Preconceptional paternal obesity may increase the risk of congenital urogenital anomalies in offspring: A case-control study

Abstract

Background: Congenital urogenital anomalies affect 4-60 per 10,000 births. Maternal obesity, along with other risk factors, is well documented as a contributing factor. However, the impact of paternal obesity on risk is unclear. Obesity is prevalent among men of reproductive age, highlighting the need for further research into the potential association between paternal obesity and offspring congenital urogenital anomalies.

Objectives: This study aims to determine the association between paternal obesity and the risk of congenital urogenital malformations in offspring.

Methods: Case-control study conducted on 179 newborns (91 cases, 88 controls) selected from the Notre Dame des Secours-university hospital database. Cases were identified as newborns presenting at least one congenital urogenital abnormality, defined as developmental anomalies that can result in a variety of malformations affecting the kidneys, ureters, bladder, and urethra. Controls were identified as newborns without any congenital abnormalities. The exclusion criteria were maternal obesity, infections during pregnancy, chronic diseases, prematurity, growth retardation, assisted reproductive technologies for conception, substance abuse, down syndrome, and other malformations. Data were collected through phone interviews, medical records, and questionnaires. In this study, the exposure was the preconceptional paternal body mass index (BMI), which was calculated based on self-reported height and weight. According to guidelines from the US Centers for Disease Control and Prevention (CDC), individuals are considered to be in the healthy weight range if their BMI (kg/m²) is between 18.5 and < 25. They are classified as overweight if their BMI is ≥ 25, obese class I if their BMI is between 30 and < 35, obese class II if their BMI is between 35 and < 40, and obese class III if their BMI is 40 or higher. Logistic regression analysis was employed to quantify the association between paternal obesity and urogenital conditions in offspring.

Results: Significant differences in median (minimum-maximum) paternal BMI values were noted between the cases and controls at the time of conception (cases: 27.7 (43-20.1), controls: 24.8 (40.7-19.6); p < 0.0001). Logistic regression analysis confirmed that at the time of conception, compared to normal-weight fathers, overweight fathers displayed a heightened risk of offspring congenital malformations, with an odds ratio (OR) of 4.44 (95% CI = 2.1-9.1). Similarly, fathers categorized as obese Class I at conception had approximately eight times higher odds (OR = 8.62, 95% CI = 2.91-25.52) of having offspring with urogenital conditions compared to normal-weight fathers. Additionally, fathers classified as obese Class II at conception exhibited 5.75 times higher odds (OR = 5.75, 95% CI = 0.96-34.44) of having offspring with urogenital conditions in comparison to normal-weight fathers.

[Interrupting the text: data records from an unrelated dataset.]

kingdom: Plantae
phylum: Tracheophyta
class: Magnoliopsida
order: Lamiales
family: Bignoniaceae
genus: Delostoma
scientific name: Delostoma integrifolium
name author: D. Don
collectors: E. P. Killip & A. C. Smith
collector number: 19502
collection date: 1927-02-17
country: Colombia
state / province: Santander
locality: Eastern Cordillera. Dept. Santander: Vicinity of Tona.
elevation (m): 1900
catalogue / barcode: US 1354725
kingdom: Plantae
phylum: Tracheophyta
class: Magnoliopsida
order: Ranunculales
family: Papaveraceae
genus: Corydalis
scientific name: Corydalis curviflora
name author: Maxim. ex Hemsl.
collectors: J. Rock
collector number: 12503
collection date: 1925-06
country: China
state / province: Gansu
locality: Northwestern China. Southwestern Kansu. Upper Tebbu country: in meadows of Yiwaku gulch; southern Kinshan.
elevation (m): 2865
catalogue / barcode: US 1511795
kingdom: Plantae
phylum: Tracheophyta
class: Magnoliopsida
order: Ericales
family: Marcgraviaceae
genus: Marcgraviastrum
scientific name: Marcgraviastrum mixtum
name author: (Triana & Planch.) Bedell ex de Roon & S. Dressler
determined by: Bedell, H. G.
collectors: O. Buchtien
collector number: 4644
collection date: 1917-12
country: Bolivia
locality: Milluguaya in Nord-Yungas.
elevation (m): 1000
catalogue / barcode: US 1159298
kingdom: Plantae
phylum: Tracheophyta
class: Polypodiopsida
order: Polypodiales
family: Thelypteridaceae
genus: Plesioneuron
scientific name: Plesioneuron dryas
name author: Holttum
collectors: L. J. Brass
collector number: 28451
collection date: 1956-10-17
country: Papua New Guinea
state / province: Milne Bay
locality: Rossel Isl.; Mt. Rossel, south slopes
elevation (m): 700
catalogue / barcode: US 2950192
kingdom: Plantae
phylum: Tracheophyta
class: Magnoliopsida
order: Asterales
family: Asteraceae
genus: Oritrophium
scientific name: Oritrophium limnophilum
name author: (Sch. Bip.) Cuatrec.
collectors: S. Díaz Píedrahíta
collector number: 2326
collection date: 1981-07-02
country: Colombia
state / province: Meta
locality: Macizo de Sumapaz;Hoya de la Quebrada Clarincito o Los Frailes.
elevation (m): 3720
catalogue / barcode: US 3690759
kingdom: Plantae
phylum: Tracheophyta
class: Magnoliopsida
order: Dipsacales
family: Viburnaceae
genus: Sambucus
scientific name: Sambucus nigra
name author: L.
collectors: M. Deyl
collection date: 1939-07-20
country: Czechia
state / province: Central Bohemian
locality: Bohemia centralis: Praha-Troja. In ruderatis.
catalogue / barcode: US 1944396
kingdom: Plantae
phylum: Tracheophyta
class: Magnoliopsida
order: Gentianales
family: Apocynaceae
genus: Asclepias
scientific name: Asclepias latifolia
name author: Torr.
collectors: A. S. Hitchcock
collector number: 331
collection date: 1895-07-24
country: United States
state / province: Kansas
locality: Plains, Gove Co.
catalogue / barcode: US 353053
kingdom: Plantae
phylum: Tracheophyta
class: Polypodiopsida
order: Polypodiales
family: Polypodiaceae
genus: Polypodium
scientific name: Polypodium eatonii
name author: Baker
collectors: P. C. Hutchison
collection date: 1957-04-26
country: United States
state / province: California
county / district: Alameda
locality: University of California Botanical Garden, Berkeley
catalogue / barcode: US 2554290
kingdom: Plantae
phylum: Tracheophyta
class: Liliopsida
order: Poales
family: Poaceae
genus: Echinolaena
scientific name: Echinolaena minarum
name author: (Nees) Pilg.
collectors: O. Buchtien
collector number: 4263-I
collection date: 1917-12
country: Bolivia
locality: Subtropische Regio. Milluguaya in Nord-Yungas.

Discussion and conclusion: We found that the risk of urogenital malformations increased with paternal BMI during the preconceptional period. The findings suggest the importance of addressing paternal obesity in efforts to reduce the risk of urogenital congenital malformations in offspring.

Keywords: congenital abnormalities; obesity; paternal exposure; urogenital system.

FIGURE 1

The study design and flow diagram for the present case–control study. (A) A case–control study was conducted to investigate the association between paternal body mass index (BMI) and the risk of adverse birth outcomes. The study included 179 newborns, with cases (n = 91) and controls (n = 88) selected from the Notre Dame des Secours–University hospital database. Exclusion criteria were applied to ensure that the study population was free of maternal obesity, infections during pregnancy, chronic diseases, prematurity, growth retardation, assisted reproductive technologies for conception, substance abuse, down syndrome, and other malformations. Data were collected through phone interviews, medical records, and questionnaires. Paternal BMI was calculated and used as the exposure variable in the analysis. The study design was approved by the relevant institutional review board, and all participants provided informed consent. (B) Flow diagram illustrating the screening process and participant selection for the study. Out of the initial 280 files screened, 131 cases and 149 controls were identified. Following the application of inclusion and exclusion criteria, as well as removal of files with missing parental data or refusal to participate (40 cases and 61 controls), the final sample comprised 179 files. This sample consisted of 91 neonates with congenital urogenital abnormalities and 88 neonates without these abnormalities.